4. Join diabetic association 

5. Educate the patient on frequent medical checkups/review and its importance.

6. Teach patient signs and symptoms of complications (blurred vision, excessive sweating etc)

7. Teach patient on the management of minor complications (if he goes into hypoglycaemia can take in some cubes of sugar or half of a sugary drink like coke to help increase the glucose level a little)

8. Educate patient on his/her diet – type, quantity ,what to avoid and when to eat(don’t skip meals, avoid high calorie diets etc) 

9.Medication dosages and times of administration 

10. Effects and side effects of drugs 

11. Wearing of diabetic identification bands/bracelets 

12. Teach on exercises and its importance and precautions to consider. 
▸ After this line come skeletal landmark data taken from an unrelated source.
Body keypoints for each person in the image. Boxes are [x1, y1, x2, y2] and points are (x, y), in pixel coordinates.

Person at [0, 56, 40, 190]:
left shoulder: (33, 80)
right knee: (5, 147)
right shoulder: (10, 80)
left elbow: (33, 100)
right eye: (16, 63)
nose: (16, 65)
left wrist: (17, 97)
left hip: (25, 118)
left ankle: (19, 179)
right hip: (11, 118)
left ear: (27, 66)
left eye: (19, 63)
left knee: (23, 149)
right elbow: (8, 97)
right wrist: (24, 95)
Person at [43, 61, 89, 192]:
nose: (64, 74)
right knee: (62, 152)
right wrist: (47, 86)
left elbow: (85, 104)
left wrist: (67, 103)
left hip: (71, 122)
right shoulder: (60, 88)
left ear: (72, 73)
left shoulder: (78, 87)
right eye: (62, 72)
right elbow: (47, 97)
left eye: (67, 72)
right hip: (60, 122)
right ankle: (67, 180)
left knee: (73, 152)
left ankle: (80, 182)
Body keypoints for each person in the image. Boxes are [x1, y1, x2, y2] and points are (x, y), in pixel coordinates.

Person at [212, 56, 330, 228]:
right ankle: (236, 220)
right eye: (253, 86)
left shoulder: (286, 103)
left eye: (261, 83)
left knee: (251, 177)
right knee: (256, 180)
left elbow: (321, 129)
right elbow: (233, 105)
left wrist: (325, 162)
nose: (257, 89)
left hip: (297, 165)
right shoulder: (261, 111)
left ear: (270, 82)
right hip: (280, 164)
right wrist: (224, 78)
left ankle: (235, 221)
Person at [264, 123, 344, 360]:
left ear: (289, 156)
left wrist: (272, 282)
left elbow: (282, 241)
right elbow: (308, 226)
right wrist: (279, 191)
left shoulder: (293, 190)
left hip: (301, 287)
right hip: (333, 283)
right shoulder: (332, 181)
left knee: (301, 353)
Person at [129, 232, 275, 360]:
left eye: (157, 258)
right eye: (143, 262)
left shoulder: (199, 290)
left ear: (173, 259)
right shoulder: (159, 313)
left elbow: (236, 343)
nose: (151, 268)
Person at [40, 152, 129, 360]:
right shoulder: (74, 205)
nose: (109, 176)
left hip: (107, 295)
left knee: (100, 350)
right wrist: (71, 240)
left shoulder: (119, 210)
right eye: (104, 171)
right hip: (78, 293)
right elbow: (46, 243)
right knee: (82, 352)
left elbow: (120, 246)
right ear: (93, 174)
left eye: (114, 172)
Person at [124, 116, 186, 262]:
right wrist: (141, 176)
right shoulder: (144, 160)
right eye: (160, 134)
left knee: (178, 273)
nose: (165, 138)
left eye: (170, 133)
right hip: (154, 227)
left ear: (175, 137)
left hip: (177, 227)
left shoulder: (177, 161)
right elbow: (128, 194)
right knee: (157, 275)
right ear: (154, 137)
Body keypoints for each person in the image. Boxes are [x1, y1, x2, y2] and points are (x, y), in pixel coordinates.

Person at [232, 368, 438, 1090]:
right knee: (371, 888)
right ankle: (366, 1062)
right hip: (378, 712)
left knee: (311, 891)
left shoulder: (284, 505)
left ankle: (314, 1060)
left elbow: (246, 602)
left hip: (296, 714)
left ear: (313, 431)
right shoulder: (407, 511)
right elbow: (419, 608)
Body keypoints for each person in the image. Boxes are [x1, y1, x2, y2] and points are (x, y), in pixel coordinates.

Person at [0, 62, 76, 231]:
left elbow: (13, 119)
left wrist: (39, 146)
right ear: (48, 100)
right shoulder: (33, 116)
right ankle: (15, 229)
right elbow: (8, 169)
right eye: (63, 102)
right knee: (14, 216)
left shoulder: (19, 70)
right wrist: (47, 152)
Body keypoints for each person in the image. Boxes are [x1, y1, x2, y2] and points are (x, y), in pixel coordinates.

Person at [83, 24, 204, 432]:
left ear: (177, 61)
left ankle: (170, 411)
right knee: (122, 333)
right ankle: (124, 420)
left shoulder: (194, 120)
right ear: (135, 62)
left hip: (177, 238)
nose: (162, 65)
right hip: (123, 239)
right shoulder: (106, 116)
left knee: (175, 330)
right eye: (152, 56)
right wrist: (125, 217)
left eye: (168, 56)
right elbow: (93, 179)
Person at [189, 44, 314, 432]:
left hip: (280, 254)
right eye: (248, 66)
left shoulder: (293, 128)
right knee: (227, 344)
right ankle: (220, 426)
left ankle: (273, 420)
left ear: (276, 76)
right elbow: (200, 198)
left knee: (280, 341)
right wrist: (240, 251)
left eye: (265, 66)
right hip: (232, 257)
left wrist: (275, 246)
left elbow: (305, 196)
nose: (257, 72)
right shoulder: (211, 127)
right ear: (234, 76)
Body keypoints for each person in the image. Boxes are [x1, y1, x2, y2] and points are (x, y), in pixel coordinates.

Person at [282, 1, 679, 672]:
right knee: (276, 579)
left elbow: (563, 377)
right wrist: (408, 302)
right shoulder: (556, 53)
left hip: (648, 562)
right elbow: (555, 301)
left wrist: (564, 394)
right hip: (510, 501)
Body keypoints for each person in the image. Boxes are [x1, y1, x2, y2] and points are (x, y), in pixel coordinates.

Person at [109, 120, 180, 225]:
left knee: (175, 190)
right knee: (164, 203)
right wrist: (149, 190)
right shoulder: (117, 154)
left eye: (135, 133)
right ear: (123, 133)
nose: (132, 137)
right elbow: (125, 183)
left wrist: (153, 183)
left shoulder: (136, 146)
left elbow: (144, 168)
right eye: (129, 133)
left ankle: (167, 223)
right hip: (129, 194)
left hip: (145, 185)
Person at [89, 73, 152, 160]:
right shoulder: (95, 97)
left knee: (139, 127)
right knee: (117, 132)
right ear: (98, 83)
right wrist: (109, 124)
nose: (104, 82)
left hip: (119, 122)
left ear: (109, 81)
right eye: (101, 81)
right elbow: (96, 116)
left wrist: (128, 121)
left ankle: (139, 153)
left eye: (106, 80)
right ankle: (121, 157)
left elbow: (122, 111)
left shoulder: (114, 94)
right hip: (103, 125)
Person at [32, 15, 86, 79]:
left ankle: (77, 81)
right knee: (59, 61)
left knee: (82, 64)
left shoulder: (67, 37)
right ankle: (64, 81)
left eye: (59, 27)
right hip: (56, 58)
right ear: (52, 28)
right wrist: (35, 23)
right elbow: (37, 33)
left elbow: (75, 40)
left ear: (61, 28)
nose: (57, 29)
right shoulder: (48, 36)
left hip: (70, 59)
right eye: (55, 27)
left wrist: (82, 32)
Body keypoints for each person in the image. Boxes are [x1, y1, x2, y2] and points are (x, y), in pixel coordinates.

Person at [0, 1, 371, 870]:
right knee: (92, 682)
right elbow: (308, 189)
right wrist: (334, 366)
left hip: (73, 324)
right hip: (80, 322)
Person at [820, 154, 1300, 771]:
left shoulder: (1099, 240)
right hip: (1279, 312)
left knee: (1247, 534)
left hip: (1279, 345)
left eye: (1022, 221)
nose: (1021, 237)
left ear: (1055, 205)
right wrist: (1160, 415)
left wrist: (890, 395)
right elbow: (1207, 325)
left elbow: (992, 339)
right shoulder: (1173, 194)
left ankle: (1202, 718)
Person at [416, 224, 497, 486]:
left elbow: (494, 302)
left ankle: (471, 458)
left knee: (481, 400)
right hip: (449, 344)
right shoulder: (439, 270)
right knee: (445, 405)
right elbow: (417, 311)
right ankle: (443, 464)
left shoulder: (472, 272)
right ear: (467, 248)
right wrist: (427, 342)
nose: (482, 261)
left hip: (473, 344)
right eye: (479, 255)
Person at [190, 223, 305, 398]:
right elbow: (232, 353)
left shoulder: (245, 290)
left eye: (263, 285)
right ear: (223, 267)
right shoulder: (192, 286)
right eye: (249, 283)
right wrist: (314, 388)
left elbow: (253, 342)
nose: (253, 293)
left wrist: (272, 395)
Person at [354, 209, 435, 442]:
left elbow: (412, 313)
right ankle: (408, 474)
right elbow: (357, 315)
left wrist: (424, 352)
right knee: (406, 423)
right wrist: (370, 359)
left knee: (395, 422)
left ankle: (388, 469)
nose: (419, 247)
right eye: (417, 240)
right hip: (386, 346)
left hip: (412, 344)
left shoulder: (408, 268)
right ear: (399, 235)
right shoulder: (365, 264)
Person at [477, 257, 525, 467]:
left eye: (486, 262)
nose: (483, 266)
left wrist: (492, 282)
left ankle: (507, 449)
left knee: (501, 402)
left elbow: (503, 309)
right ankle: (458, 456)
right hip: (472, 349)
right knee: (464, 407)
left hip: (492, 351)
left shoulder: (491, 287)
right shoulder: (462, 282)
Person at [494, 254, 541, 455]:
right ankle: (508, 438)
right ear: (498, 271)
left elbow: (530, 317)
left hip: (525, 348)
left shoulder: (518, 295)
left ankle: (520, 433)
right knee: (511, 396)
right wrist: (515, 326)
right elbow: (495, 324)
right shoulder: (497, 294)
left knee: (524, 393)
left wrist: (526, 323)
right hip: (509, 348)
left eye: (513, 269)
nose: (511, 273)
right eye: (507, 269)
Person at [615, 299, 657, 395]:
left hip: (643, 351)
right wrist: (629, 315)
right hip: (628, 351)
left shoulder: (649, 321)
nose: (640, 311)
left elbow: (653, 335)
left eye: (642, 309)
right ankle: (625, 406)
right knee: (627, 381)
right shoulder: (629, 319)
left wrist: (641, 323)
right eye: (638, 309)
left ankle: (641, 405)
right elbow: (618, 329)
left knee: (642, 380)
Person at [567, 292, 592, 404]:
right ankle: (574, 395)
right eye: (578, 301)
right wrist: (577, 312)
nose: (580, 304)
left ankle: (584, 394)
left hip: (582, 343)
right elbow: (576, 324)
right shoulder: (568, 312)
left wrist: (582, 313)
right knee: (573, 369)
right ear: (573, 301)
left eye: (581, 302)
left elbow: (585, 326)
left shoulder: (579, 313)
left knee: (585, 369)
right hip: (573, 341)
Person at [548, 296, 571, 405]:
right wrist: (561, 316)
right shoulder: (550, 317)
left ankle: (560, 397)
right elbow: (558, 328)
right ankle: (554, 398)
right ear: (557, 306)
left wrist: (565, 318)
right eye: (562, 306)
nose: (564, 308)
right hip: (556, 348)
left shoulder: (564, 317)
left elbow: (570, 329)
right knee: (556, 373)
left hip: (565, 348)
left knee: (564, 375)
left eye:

13. Lifestyle modification – avoid alcohol, fatty diet, smoking 

14. Educate the patient to take in prescribed medications at the right time and doses and should avoid over the counter medications

Eye care

Visual impairment or disturbance is one of the complications of nephrogenic diabetes insipidus, which might lead to blindness. There should be a yearly plan or more frequent complete eye examinations by an ophthalmologist for patients with nephrogenic diabetes insipidus.

1.11 Validation

 It’s the assessment of an action, decision, plan or transaction to establish that it is correct, complete, being implemented (and/or recorded) as intended and delivering the intended outcome. Information was acquired from interaction with doctors and members of the health team, medical records, observation, investigations, clinical features and questioning of family members during the home visit to confirm information obtain from patient thus any information obtained is valid.